Reuters
O presidente dos Estados Unidos, Donald Trump, afirmou nesta sexta-feira (28) que irá “pausar permanentemente” a migração de todos os “países do Terceiro Mundo”, após a morte de uma integrante da Guarda Nacional em um ataque próximo à Casa Branca.
À agência Reuters, o Departamento de Segurança Interna se referiu a uma lista de nacionalidades que Trump havia banido ou dificultado a entrada no país e que não inclui o Brasil quando perguntado a quais nações o presidente americano se referia. Entre esses países estão Afeganistão, nacionalidade do autor do atentado em Washington, além de Cuba, Venezuela e Haiti, entre outros da África, Ásia e Oriente Médio.
A declaração de Trump marca uma nova escalada das medidas anti-imigração do governo Trump desde o ataque de quarta-feira que, segundo investigadores, foi realizado por um cidadão afegão que havia trabalhado para a agência de inteligência americana no Afeganistão e imigrou aos EUA em 2021 através de um programa de reassentamento.
O presidente dos EUA, Donald Trump, mostra fotografia do interior de uma aeronave americana que retirou pessoas do Afeganistão após a retomada do país pelo Talibã – Pete Marovich – 27.nov.25/Getty Images via AFP
Trump não identificou nenhum país em particular e não explicou o que quis dizer com países do terceiro mundo ou “pausar permanentemente”. O presidente disse que o plano incluiria casos aprovados durante a gestão do ex-presidente Joe Biden.
“Vou pausar permanentemente a migração de todos os países do terceiro mundo, para permitir que o sistema dos EUA se recupere totalmente, encerrar todas as milhões de admissões ilegais de Biden, incluindo aquelas assinadas pela caneta automática do sonolento Joe Biden, e remover qualquer pessoa que não seja um ativo líquido para os Estados Unidos”, escreveu ele na rede Truth Social.
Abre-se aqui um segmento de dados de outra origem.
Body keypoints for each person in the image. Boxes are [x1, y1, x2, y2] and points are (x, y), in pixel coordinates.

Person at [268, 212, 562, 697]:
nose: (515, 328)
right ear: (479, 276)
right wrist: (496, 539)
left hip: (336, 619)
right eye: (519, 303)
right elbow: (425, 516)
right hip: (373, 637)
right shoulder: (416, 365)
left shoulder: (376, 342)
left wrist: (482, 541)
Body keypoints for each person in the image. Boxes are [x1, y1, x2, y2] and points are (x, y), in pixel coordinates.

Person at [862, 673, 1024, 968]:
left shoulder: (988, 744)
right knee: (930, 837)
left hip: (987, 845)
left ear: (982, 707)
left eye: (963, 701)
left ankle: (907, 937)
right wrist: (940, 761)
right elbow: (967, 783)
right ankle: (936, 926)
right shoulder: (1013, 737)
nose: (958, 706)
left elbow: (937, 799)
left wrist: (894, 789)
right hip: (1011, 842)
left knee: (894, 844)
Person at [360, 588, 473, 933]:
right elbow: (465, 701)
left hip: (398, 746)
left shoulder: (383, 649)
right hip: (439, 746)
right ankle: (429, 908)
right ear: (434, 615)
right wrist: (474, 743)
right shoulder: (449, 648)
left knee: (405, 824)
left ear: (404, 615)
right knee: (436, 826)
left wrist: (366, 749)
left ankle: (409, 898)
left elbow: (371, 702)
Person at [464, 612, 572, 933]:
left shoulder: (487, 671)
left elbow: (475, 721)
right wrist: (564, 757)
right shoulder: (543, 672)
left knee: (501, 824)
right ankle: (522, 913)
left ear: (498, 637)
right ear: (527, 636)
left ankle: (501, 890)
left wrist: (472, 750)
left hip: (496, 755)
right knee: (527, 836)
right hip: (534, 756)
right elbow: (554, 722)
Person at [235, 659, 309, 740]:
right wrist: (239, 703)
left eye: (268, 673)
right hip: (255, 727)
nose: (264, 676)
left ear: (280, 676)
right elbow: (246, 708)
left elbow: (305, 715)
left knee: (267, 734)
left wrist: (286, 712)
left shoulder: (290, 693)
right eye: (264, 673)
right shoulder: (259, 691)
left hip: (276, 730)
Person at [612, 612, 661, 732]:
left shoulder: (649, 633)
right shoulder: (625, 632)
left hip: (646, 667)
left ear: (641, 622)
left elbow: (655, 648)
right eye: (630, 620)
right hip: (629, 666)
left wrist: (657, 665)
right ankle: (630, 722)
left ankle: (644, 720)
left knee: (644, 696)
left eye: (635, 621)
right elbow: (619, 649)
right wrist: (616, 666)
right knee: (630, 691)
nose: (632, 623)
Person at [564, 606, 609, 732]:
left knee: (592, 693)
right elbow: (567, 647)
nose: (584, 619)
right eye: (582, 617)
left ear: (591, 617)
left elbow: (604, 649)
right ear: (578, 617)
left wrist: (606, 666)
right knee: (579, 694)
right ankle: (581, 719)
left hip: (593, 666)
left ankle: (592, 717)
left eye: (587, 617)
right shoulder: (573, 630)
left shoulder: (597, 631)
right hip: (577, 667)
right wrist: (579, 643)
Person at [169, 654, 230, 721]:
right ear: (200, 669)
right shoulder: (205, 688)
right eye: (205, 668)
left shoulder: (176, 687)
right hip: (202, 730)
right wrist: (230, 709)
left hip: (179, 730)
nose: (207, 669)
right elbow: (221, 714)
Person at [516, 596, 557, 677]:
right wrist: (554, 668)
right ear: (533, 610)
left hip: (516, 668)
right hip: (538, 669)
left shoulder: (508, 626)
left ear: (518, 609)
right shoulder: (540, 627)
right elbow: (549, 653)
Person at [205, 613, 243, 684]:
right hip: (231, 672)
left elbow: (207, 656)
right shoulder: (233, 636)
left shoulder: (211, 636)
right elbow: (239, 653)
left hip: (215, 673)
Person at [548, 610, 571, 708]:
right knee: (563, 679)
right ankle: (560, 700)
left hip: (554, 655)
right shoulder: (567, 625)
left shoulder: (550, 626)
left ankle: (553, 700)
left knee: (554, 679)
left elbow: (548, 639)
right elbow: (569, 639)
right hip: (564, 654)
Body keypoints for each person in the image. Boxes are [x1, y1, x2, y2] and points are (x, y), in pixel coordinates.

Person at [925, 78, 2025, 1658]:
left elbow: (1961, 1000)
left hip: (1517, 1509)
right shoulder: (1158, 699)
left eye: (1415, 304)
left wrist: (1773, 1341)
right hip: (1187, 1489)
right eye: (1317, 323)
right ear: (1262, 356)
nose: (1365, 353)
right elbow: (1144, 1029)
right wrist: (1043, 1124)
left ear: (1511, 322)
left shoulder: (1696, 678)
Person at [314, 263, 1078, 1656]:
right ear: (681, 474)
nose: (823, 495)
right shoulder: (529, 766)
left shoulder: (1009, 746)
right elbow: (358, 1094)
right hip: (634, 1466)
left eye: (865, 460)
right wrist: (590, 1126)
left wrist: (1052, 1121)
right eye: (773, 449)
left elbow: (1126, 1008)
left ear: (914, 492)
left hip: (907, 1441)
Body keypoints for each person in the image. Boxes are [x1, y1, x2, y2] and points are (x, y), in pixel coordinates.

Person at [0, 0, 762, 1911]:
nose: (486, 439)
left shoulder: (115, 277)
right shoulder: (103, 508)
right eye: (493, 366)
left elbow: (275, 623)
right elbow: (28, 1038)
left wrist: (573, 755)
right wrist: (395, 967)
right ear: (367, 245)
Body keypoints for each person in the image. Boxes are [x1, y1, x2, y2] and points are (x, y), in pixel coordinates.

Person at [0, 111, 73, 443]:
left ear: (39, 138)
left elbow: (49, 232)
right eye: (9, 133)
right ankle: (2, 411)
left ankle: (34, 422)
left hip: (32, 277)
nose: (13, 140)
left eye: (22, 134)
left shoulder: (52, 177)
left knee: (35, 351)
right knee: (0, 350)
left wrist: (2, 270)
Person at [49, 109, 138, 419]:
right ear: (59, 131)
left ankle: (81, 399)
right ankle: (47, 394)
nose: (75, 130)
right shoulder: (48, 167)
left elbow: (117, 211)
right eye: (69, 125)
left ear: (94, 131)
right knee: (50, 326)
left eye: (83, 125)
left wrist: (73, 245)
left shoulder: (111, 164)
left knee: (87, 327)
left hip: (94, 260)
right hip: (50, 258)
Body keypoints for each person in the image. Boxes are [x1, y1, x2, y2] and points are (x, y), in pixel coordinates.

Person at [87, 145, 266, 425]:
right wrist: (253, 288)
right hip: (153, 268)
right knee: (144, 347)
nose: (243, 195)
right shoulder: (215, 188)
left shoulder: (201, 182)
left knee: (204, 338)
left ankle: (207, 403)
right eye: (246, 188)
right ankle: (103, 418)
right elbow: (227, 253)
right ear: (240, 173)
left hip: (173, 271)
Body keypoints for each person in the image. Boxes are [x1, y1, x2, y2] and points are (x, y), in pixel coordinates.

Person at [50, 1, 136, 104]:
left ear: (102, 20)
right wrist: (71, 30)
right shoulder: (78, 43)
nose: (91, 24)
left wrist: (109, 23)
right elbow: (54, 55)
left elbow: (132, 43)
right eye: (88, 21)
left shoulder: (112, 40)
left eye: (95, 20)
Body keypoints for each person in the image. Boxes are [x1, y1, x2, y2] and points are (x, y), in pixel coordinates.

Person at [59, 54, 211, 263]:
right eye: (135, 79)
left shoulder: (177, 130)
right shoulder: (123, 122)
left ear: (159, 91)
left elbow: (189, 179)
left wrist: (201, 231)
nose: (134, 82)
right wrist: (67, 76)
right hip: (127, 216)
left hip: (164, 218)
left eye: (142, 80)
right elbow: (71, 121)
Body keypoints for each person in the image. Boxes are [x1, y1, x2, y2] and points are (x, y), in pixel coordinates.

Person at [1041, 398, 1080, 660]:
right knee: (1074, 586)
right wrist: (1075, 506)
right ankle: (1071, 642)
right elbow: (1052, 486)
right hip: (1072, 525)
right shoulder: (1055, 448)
Trump disse que acabaria com todos os benefícios federais e subsídios para não cidadãos, acrescentando que iria “desnaturalizar migrantes que minam a tranquilidade doméstica” e deportar qualquer estrangeiro considerado um encargo público, um risco de segurança ou “não compatível com a civilização ocidental”.
Lá Fora
Receba no seu email uma seleção semanal com o que de mais importante aconteceu no mundo
Carregando…
A Casa Branca e o serviço de imigração dos EUA não responderam a pedidos de comentário da agência Reuters.
Trump fez a publicação na rede social após a morte, nesta quinta-feira (27), de Sarah Beckstrom, 20, que foi baleada no ataque. O colega dela da Guarda Nacional Andrew Wolfe, 24, ficou ferido.
Anteriormente, funcionários do Departamento de Segurança Interna disseram que Trump havia ordenado uma ampla revisão dos casos de asilo aprovados durante a gestão Biden e dos green cards emitidos para cidadãos de 19 países.
O atirador, identificado por autoridades como Rahmanullah Lakanwal, 29, recebeu asilo neste ano sob Trump, de acordo com arquivo do governo americano visto pela Reuters.
Ele entrou nos EUA em um programa de reassentamento estabelecido por Biden após a retirada militar dos EUA do Afeganistão em agosto de 2021, que levou ao rápido colapso do governo afegão e à retomada do país pelo Talibã.
Em uma publicação separada e anterior ao anúncio sobre a pausa, Trump afirmou que centenas de milhares de pessoas entraram nos EUA totalmente “sem verificação e sem controle” durante o que ele descreveu como o “horrendo” transporte aéreo do Afeganistão.
O serviço de imigração do país interrompeu na quarta-feira (26) o processamento de todos os pedidos de imigração relacionados a cidadãos afegãos por tempo indeterminado.
Trump indicou que os objetivos de sua gestão visam reduzir significativamente “populações ilegais e perturbadoras”, sugerindo que medidas seriam tomadas para alcançar esse resultado.
“Apenas a MIGRAÇÃO REVERSA pode curar completamente esta situação”, afirmou ele, ecoando palavras-chave da ultradireita global contrária a imigração.
Ainda que Lakanwal estivesse de forma legal no país, o ataque desta semana reforça a agenda de imigração de Trump —reprimir tanto a imigração legal quanto a ilegal tem sido um dos focos de seu retorno à Casa Branca. O caso dá a ele a oportunidade de ampliar o debate para além da legalidade, incluindo uma verificação mais rigorosa dos imigrantes.
Trump tem enviado agentes de imigração adicionais para as principais cidades dos EUA com a meta de alcançar níveis recordes de deportações, incluindo muitos residentes de longa data no país e indivíduos sem antecedentes criminais.
Mais de dois terços das cerca de 53 mil pessoas presas pelo ICE e detidas até 15 de novembro não tinham condenações criminais, de acordo com estatísticas do serviço migratório.